Bombe esplose a Ostia, cresce l’agitazione: il provvedimento del Prefetto

Torna la paura tra gli abitanti di Roma Ostia, quattro bombe esplose in pochi giorni. La decisione del Prefetto.

Sono attualmente in corso le indagini della Dda sui quattro ordigni esplosi a Ostia. La squadra mobile cerca di capire se dietro agli episodi vi sia la stessa mano.

Bombe a ostia
Allarme bombe a Ostia – (Ansa Foto) Informazioneoggi.it

 Ad alimentare le preoccupazioni è stata la quarta bomba carta esplosa nel giro di poche ore. Stando alle prime ricostruzioni, la bomba sarebbe stata lanciata contro un’auto di un noto ristoratore, come si legge sul portale Roma Today.
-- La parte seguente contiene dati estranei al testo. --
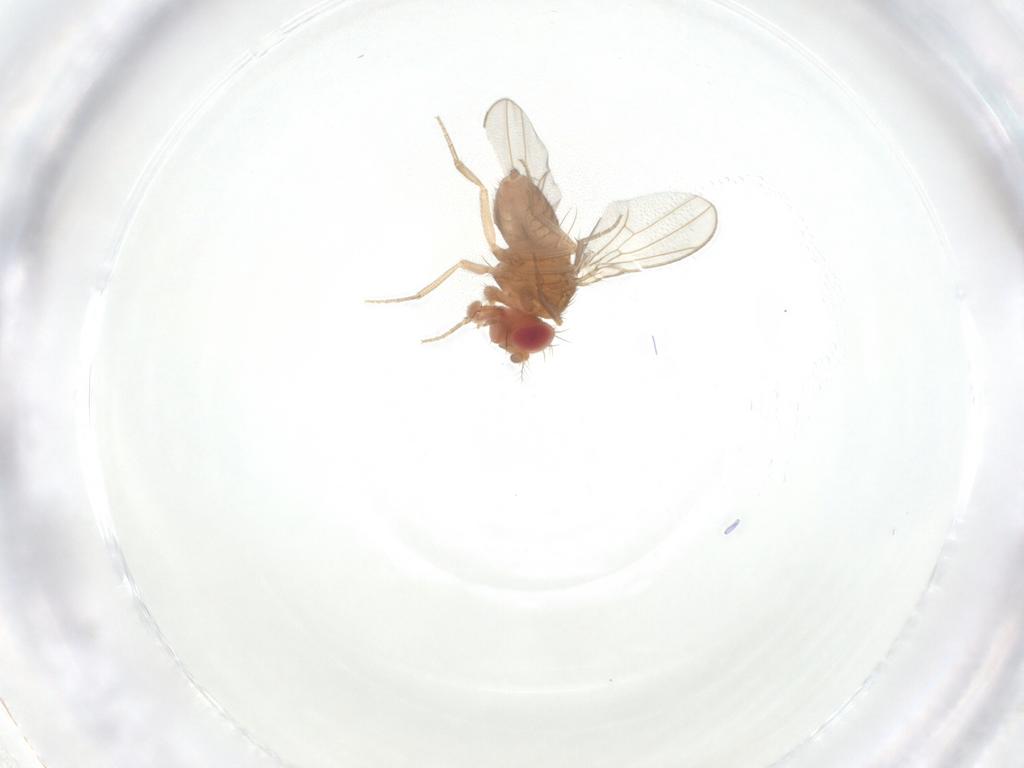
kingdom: Animalia
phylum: Arthropoda
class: Insecta
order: Diptera
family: Drosophilidae
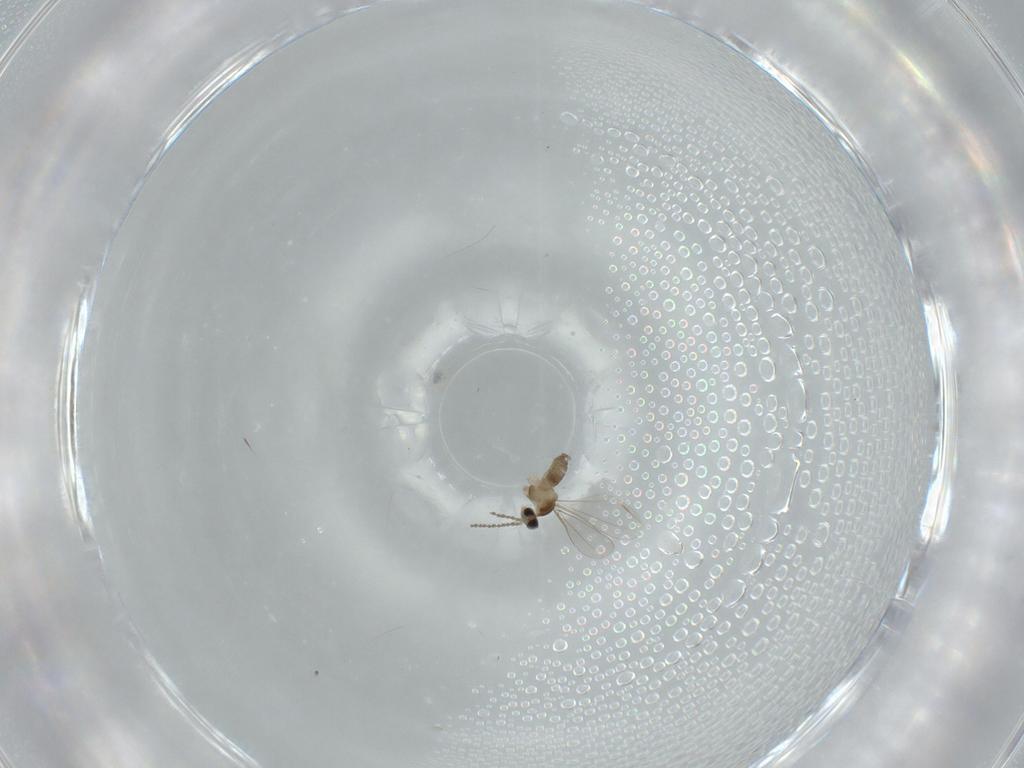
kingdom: Animalia
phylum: Arthropoda
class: Insecta
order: Diptera
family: Cecidomyiidae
L’ultimo episodio è stato registrato il 12 agosto davanti nel parcheggio di un noto ristorante di Ostia. Un evento che segue altre tre esplosioni che hanno avuto luogo nel litorale romano: il primo il 7 agosto; il secondo nella notte fra il 7 e l’8 agosto nei pressi di Fiumicino; il terzo in un autosalone di Dragona.

Bombe esplose a Ostia: la decisione della Prefettura

Le quattro esplosioni lungo il litorale romano, tra Ostia e Fiumicino, hanno riacceso l’attenzione criminale del mare di Roma, soprattutto in seguito agli arresti degli ultimi anni. Le forze dell’ordine stanno indagando per capire se gli episodi possano essere collegati tra loro perché avvenuto in un arco temporale ristretto.

Bombe esplose Ostia: situazione
4 bombe esplose sul litorale romano (Fonte foto: Ansa) – InformazioneOggi.it

Nel frattempo, il prefetto Lamberto Giannini ha convoca il Comitato provinciale per l’ordine e la sicurezza pubblica in programma lunedì 14 agosto. L’obiettivo è quello di analizzare la situazione che sta interessando tutto il litorale romano e per capire quali sono le strategie d’azioni per intervenire.

La finalità dell’intervento è quella di garantire un controllo maggiore sul territorio e che vada a contrastare ogni forma di criminalità.  La Prefettura, infatti, ha intenzione di assicurare una risposta operativa in modo da riaffermare i valori della legalità, garantendo altresì l’incolumità e la sicurezza per tutti i cittadini.

Per venire a capo della situazione, i magistrati della Dda di Roma hanno preso all’attenzione gli ordigni, mentre il caso è nelle mani della squadra mobile della Capitale. Un ritorno al terrore sul territorio dopo le condanne e gli arresti che avevano coinvolto l’intera città e avevano “svuotato” Ostia dai clan mafiosi. Un vuoto di potere che sta lasciando campo libero a questi episodi che si sono verificati nei primi giorni di agosto.